Brief: From the entries below, copy out all lines holding "unknown".

Supplied entries:
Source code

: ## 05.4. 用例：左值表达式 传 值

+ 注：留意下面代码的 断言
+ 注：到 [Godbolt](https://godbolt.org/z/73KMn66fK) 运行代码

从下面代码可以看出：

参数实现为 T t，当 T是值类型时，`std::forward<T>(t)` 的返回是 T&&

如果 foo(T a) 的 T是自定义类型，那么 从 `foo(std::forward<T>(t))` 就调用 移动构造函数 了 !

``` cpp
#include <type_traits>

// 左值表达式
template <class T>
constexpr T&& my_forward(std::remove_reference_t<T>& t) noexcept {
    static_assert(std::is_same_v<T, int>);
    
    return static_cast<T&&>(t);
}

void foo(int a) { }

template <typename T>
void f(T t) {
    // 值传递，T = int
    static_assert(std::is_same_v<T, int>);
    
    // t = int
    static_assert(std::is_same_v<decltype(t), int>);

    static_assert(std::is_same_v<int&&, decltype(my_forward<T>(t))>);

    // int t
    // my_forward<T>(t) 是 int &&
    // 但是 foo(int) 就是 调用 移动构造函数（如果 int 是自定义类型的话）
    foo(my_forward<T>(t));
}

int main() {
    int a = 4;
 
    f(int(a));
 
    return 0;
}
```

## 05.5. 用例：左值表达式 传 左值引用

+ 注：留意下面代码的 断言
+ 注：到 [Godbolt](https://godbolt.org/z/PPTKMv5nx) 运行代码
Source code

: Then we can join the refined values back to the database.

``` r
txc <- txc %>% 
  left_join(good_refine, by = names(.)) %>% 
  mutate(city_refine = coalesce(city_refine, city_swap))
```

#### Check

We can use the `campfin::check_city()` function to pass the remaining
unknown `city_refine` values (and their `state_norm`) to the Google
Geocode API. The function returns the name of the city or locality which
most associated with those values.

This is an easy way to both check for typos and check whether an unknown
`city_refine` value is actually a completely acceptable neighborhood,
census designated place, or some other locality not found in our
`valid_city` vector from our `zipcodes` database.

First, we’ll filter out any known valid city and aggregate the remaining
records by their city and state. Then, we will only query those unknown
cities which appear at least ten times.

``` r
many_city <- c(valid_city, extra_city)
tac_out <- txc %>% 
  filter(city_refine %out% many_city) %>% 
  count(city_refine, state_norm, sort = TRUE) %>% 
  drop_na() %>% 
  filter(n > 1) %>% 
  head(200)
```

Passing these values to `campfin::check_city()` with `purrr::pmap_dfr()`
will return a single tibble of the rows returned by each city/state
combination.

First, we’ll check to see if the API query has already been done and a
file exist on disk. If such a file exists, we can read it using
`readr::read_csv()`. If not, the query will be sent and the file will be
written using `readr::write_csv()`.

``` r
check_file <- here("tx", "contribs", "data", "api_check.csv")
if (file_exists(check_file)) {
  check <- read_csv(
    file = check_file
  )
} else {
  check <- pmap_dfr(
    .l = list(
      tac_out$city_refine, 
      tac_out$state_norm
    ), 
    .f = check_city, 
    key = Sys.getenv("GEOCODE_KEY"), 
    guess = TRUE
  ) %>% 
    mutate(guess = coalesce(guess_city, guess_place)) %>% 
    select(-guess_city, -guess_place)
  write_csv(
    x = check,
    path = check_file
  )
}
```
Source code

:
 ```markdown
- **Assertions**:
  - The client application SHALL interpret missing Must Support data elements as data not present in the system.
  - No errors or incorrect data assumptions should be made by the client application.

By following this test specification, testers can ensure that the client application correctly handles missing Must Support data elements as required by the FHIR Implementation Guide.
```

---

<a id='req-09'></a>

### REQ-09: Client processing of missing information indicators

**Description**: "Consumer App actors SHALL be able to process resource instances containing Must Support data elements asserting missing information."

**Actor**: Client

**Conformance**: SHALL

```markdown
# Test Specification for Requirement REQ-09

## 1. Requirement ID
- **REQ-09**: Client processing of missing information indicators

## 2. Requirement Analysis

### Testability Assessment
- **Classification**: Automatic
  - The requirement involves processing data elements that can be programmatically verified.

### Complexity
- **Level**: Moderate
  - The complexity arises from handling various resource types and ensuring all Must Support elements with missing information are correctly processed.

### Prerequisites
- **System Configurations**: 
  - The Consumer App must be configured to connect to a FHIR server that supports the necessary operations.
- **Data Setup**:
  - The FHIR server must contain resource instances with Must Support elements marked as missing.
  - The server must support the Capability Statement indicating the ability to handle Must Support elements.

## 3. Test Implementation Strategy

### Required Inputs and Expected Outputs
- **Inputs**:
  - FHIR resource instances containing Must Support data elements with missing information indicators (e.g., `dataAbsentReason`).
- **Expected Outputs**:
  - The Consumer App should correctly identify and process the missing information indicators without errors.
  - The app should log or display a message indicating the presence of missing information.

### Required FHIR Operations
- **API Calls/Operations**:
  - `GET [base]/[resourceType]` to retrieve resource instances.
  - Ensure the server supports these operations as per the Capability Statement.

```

Written reply:
unknown `city_refine` values (and their `state_norm`) to the Google
This is an easy way to both check for typos and check whether an unknown
records by their city and state. Then, we will only query those unknown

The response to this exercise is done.